Marci Goldberg, of Woodland Hills, California, went one step further when her son Logan, now 4, first started having playdates. "I'd tell him several times, 'You know, your friend is going to be playing with those toys you left out.'" But often Logan himself would get out the special toys he'd put away. "Since he had the choice, he was able to make that gesture," says Goldberg.
If your toddler's under 2, you'll probably have to be the one to shelve his bedtime snuggle object or anything else he values highly.
Sometimes kids are afraid their toys will be thrown or broken. So establish the rules soon after his playmates arrive: Tell all the kids that the toys must be handled nicely and if they're not, you'll take them away.
Practice taking turns. Around 3, a child can truly understand that when he shares an object, he can expect that it will be returned. Until he does, having him take turns whenever he plays with pals is a good way to help him learn this. Goldberg kept the turn-taking to a minute each. "That way, it was easier for Logan to make the connection that letting someone play with his things didn't mean they were gone forever," she says.
Another tactic Cohen calls it "mutual sharing" is to invite the visitor to bring along some toys of his own; your child may be more willing to hand over a beloved object if his playmate has something to offer in return.
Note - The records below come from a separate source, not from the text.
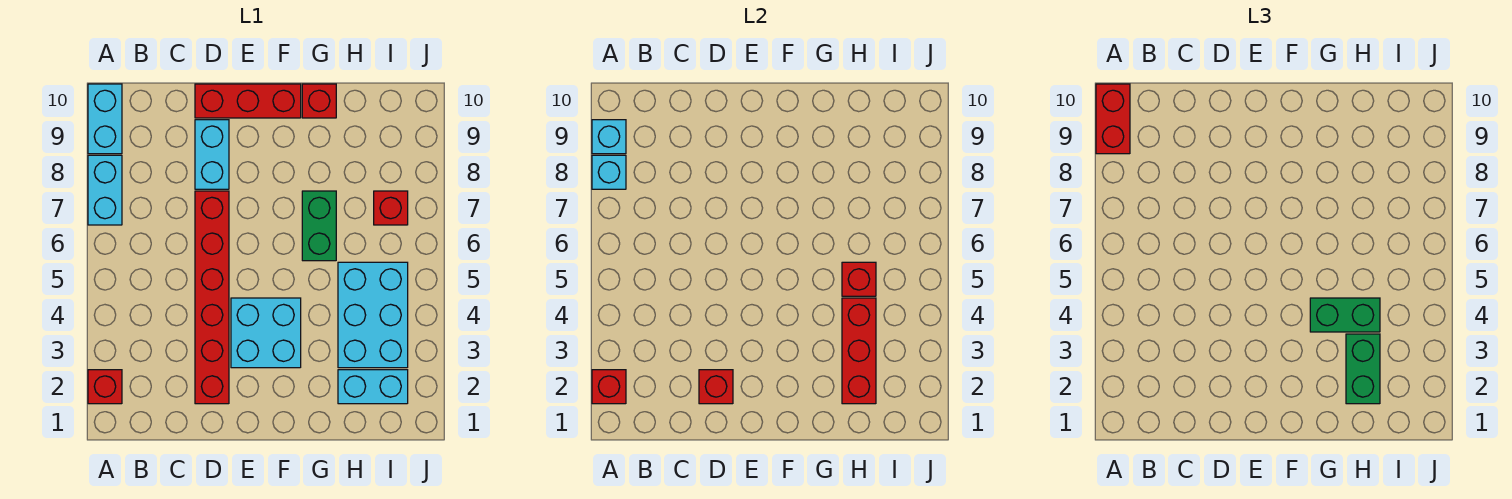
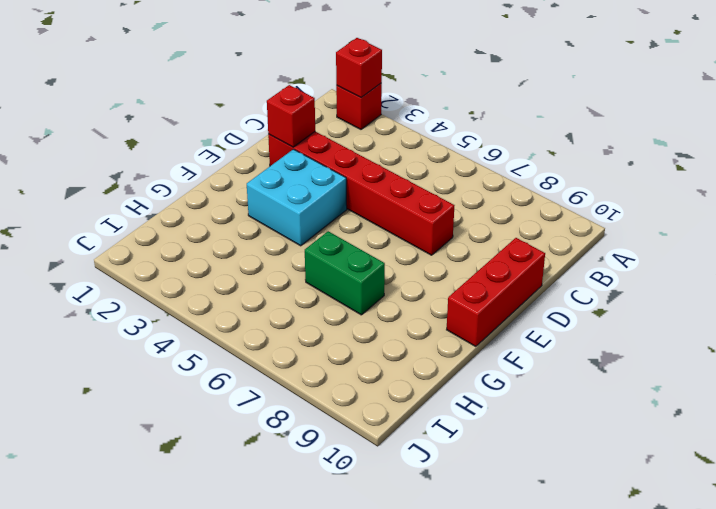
none -> cyan 1x2 brick [88,155,122,225]
none -> cyan 1x2 brick [88,84,122,154]
none -> cyan 1x2 brick [195,120,229,189]

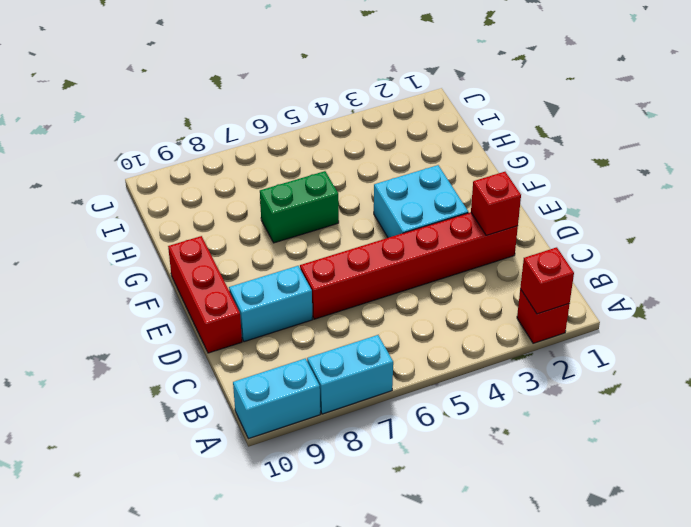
none -> red 1x1 brick [302,84,336,118]
none -> cyan 1x2 brick [338,370,408,404]
none -> cyan 2x3 brick [338,262,408,368]

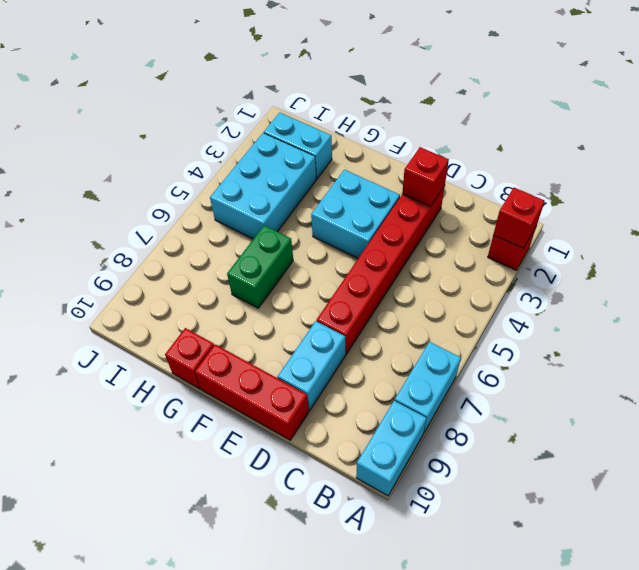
none -> red 1x1 brick [374,191,408,225]
none -> cyan 1x1 brick [592,155,626,189]
none -> cyan 1x1 brick [592,120,626,154]

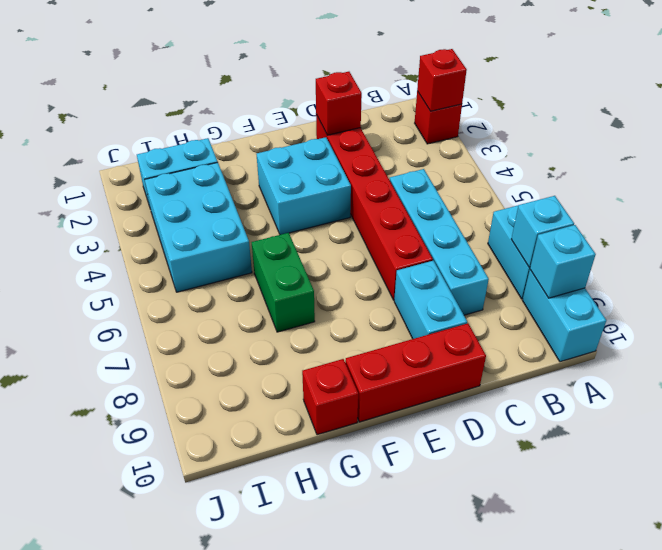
cyan 1x4 brick [390,169,489,315] -> none
none -> red 1x1 brick [374,191,408,225]
none -> red 1x3 brick [842,298,876,404]
none -> red 1x1 brick [842,262,876,296]

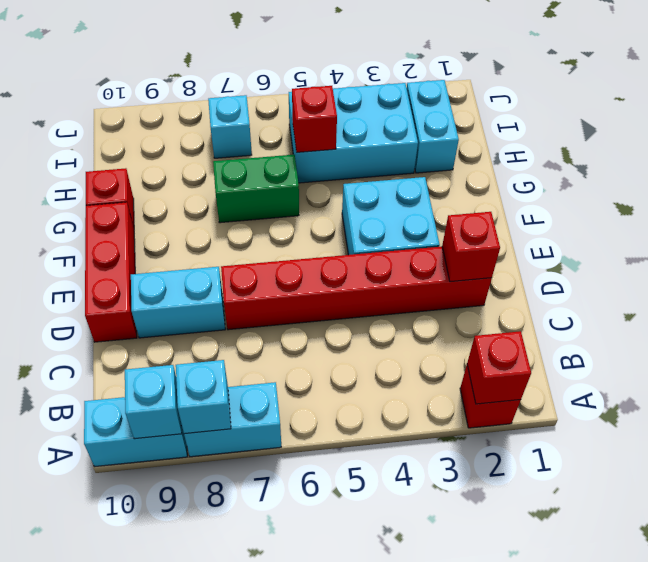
cyan 1x1 brick [208,95,252,158] -> red 1x1 brick [374,191,408,225]
none -> red 1x3 brick [842,298,876,404]
none -> red 1x2 brick [1096,84,1130,154]
none -> green 1x2 brick [1310,298,1380,332]

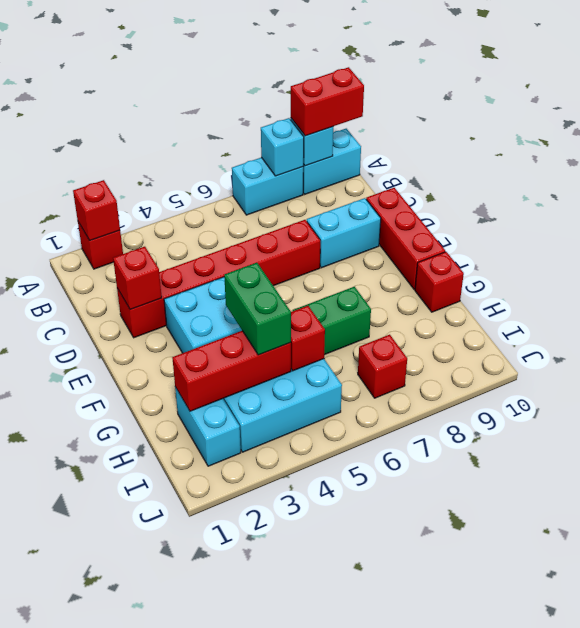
none -> green 1x2 brick [1346,334,1380,404]

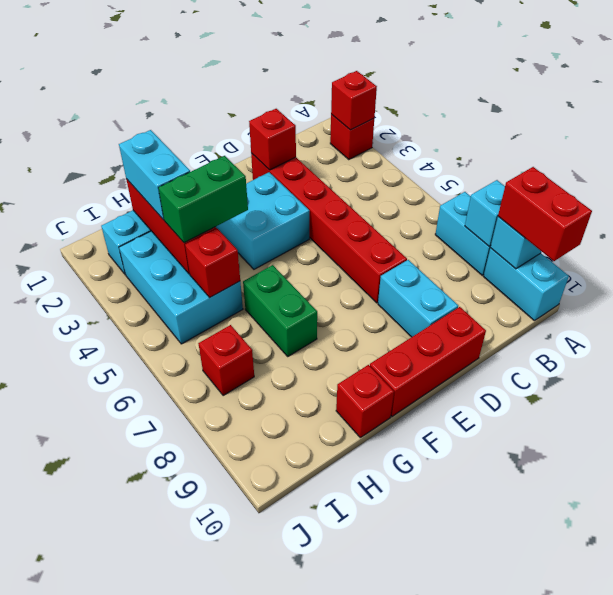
cyan 1x2 brick [119,130,190,220] -> green 1x2 brick [1346,334,1380,404]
Go outside. There's always the possibility that your child won't be willing to part with any toy. If that's the case, go out to the backyard and have the kids toss a ball around or chase each other. Or involve them together in an activity indoors whether it's rolling out Play-Doh or playing house that's less likely to cause conflict between them.
Take a break if there's a breakdown. Of course, you can prepare your child in every way, start the visit off with a group activity, and still witness a meltdown. "I remember getting indignant with Sam and trying to force him to share," says Lerner. But eventually she learned that the best way to handle his outbursts was by doing something less stressful. "Sometimes I'd ask each child to pick out a book for me to read aloud," she says. Other times, she found that fixing a snack together worked.
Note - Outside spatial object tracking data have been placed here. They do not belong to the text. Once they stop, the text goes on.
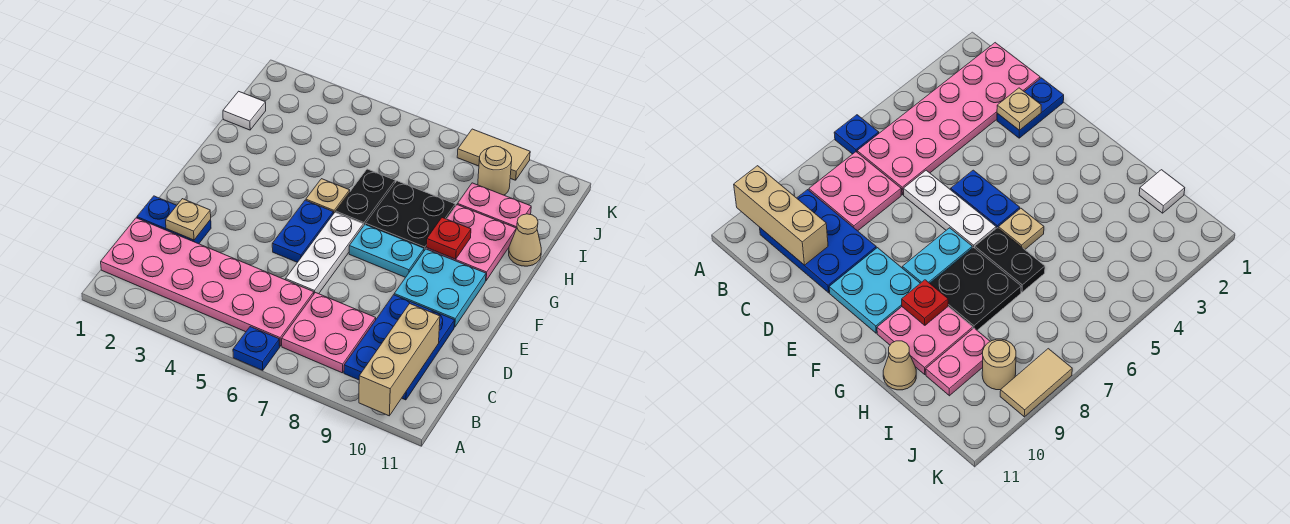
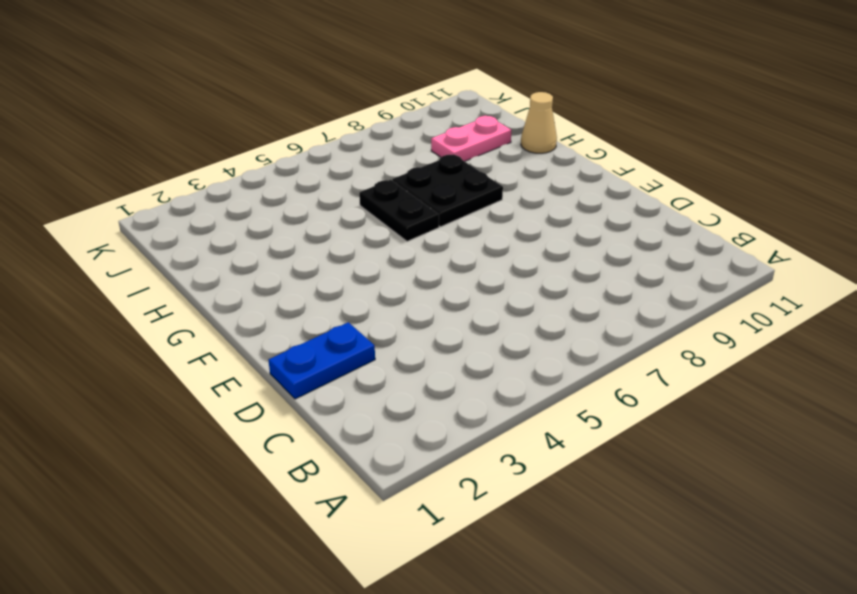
none -> blue 1x1 plate [233,327,280,370]
none -> pink 2x6 plate [101,218,314,346]
none -> pink 2x2 plate [282,292,376,373]

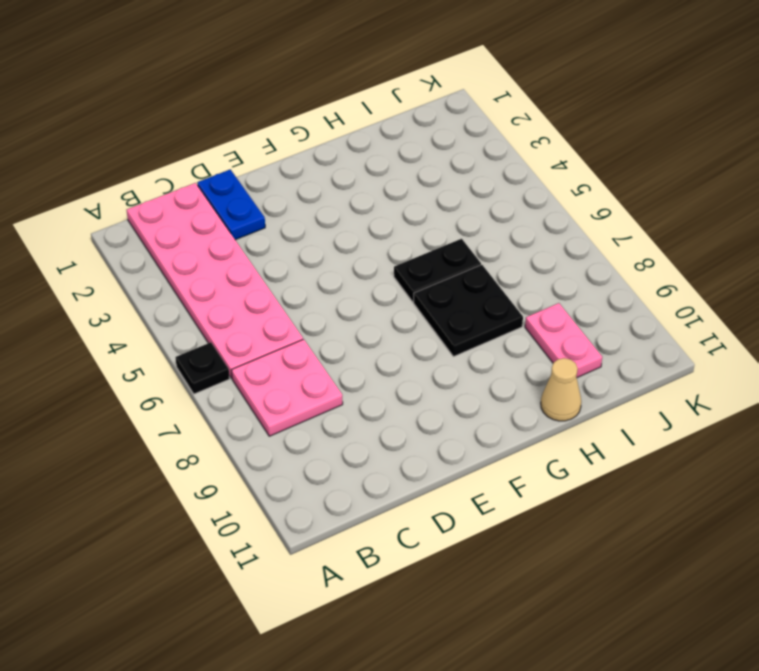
black 1x1 plate [176,342,230,394] -> blue 1x1 plate [233,327,280,370]
none -> blue 2x3 plate [344,295,455,400]
none -> white 1x3 plate [286,212,363,294]
none -> blue 1x2 plate [272,200,333,262]

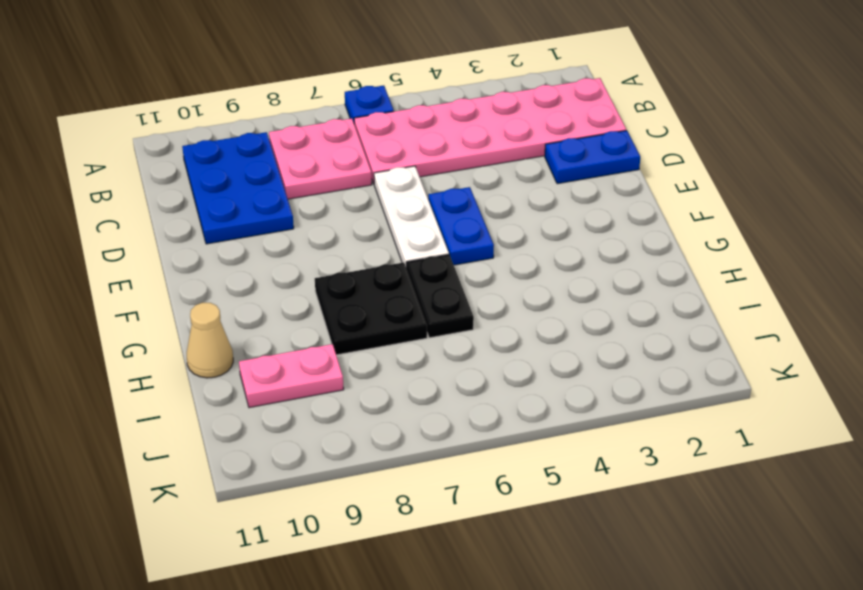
none -> cyan 2x2 plate [394,249,486,327]
none -> cyan 1x2 plate [349,224,424,277]
none -> tan 1x1 plate [306,179,350,214]

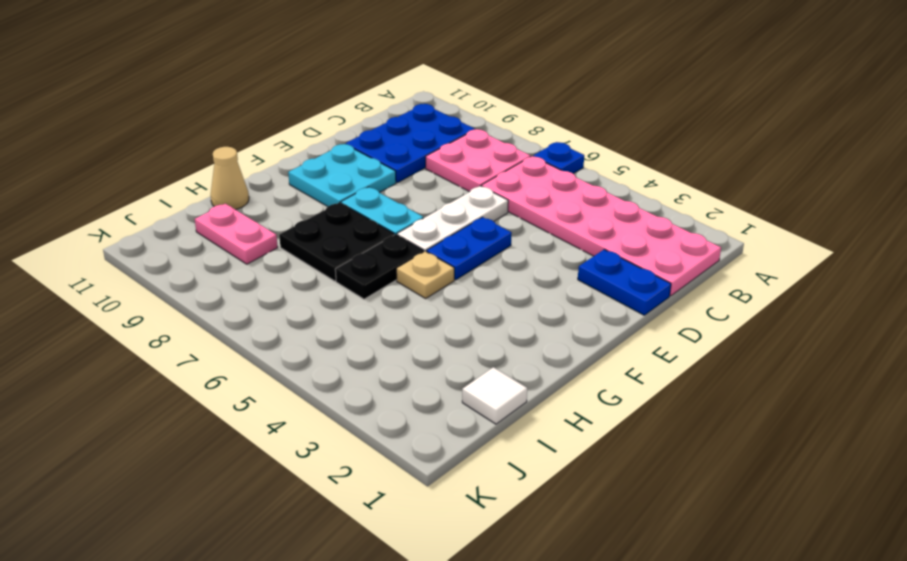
none -> pink 2x2 plate [426,205,516,280]
none -> tan 1x1 round brick [478,146,512,195]
none -> tan 1x2 tile [457,129,530,180]

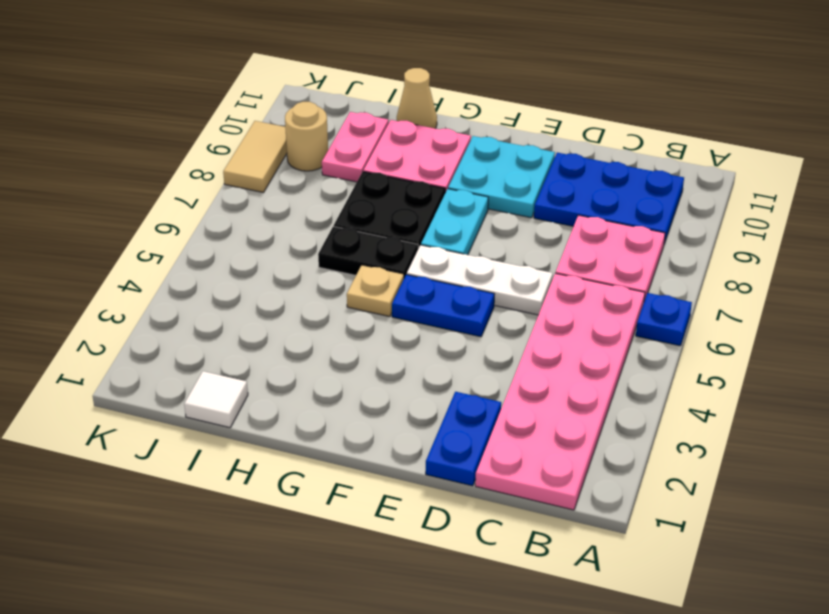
none -> tan 1x3 brick [359,304,440,416]
none -> tan 1x1 plate [166,199,211,240]
none -> red 1x1 plate [426,218,471,259]

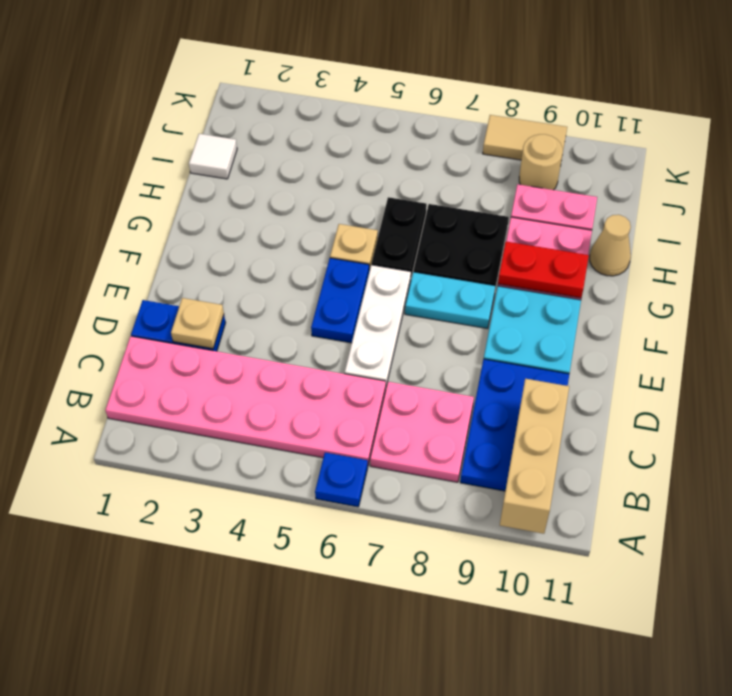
red 1x2 plate [498,242,589,298] -> red 1x1 plate [426,218,471,259]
After his friend has gone home, you can talk about what happened and ask your child how he'd have felt if his pal had had the tantrum. You can also role-play before the kids meet again. You pretend to be the playmate and tell your child, "I'm going to play with this truck now." Then the two of you can explore his responses. That way, you'll both be more prepared when the next playdate rolls around.
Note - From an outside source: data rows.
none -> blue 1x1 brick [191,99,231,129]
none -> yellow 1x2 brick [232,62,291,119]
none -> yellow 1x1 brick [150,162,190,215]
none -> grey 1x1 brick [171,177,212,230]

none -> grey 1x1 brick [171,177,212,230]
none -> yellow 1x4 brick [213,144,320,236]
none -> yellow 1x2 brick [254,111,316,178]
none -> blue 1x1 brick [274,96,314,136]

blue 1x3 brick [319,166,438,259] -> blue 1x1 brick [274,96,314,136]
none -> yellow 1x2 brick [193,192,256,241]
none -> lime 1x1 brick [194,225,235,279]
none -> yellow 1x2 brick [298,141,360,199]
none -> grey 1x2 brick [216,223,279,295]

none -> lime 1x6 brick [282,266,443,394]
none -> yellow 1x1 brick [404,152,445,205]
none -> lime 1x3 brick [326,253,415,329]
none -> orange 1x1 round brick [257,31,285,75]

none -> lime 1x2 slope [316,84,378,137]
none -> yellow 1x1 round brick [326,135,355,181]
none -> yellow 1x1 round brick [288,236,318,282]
Acknowledge his feelings. Learning to take turns and to give up their toys are difficult concepts for young kids to grasp; if your child doesn't like to do either one, try to let him know that you're aware of how difficult it is for him, says Lerner.
And if he's just become a big brother, adapt your strategies. When a playmate comes over, go to a park or put some paints out, and by all means let your child know how much you appreciate his willingness to share everything right now.